··· Text passage ···

Metadata-Version: 2.4
Name: profile-correspondence-encoder
Version: 0.1.0
Summary: Scikit-learn compatible Profile Correspondence Encoder for high-cardinality categorical features
Project-URL: Homepage, https://pypi.org/project/profile-correspondence-encoder/
Author: Moro
License: MIT
Keywords: categorical,encoding,feature-engineering,mca,scikit-learn
Classifier: Intended Audience :: Developers
Classifier: License :: OSI Approved :: MIT License
Classifier: Programming Language :: Python :: 3
Classifier: Programming Language :: Python :: 3 :: Only
Classifier: Topic :: Scientific/Engineering :: Artificial Intelligence
Requires-Python: >=3.9
Requires-Dist: numpy>=1.22
Requires-Dist: pandas>=1.5
Requires-Dist: scikit-learn>=1.2
Requires-Dist: scipy>=1.8
Provides-Extra: dev
Requires-Dist: build>=1.2.0; extra == 'dev'
Requires-Dist: pytest>=7.0; extra == 'dev'
Requires-Dist: twine>=5.0.0; extra == 'dev'
Description-Content-Type: text/markdown

# profile-correspondence-encoder

`profile-correspondence-encoder` provides a scikit-learn compatible `PCEEncoder` for high-cardinality categorical data.

It is inspired by MCA/correspondence analysis, but fits on a sparse category co-occurrence graph and outputs dense latent vectors.

## Install

```bash
pip install profile-correspondence-encoder
```

## Why Use It

- Unsupervised (no target leakage when fit on train only)

···

Exercise goal: Write what comes next in the README for the profile-correspondence-encoder package, picking up after its final line. The data after this point comes from a separate source.

··· Excerpted records ···

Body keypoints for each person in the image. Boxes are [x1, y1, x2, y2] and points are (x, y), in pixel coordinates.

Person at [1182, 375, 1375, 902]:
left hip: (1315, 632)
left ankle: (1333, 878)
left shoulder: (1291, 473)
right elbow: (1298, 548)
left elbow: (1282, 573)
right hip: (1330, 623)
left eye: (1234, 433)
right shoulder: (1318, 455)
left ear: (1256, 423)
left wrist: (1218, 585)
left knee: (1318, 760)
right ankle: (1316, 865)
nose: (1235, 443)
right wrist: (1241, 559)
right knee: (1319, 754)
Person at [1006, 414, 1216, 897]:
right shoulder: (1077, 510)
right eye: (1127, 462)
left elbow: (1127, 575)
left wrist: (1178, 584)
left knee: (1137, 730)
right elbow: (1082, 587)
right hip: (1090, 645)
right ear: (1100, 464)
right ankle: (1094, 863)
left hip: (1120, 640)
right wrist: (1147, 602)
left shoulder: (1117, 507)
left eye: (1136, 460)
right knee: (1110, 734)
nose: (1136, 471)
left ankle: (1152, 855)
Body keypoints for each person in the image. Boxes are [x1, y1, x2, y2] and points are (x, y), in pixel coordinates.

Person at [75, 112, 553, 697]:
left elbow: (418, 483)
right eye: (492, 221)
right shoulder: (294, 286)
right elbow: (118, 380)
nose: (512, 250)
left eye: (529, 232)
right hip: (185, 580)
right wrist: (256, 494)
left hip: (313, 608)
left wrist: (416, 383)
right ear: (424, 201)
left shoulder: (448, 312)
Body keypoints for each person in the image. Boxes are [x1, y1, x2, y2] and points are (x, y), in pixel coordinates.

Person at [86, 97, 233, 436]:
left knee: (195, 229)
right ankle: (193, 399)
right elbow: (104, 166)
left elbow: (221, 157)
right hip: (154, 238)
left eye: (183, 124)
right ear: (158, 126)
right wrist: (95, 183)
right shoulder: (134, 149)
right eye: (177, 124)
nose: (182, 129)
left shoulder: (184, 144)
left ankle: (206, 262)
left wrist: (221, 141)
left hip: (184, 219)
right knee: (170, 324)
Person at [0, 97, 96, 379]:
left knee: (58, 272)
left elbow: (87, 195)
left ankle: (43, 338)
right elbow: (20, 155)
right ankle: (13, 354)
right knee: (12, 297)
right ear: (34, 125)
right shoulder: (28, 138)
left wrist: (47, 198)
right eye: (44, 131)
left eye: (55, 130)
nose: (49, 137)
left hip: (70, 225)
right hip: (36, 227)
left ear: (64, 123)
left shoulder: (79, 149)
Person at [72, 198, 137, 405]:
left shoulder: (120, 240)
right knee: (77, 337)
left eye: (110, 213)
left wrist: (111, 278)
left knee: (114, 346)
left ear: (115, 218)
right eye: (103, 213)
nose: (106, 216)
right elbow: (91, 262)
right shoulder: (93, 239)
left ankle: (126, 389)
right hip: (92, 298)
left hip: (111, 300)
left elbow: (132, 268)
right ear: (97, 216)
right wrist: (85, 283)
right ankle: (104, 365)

···

Response area:
- pandas-friendly
- No one-hot explosion in output dimensionality
- Scalable sparse fit over category graph
- Canonical normalization + optional aliases
- Frequency-based shrinkage for rare categories (instead of hard bucketing)

## Quick Start

```python
import pandas as pd
from profile_correspondence_encoder import PCEEncoder

df = pd.DataFrame({
    "city": ["New York", "NY", "new-york", "Los Angeles", "LA", None],
    "state": ["New York", "New York", "New York", "California", "California", None],
    "segment": ["A", "A", "A", "B", "B", "B"],
})

encoder = PCEEncoder(
    columns=["city", "state", "segment"],
    n_components=3,
    min_frequency=2,
    aliases={"city": {"ny": "new york", "la": "los angeles"}},
    output_format="pandas",
)

X_enc = encoder.fit_transform(df)
print(X_enc.head())
print(encoder.get_metadata().head())
```

## Scikit-learn Pipeline Example (Titanic)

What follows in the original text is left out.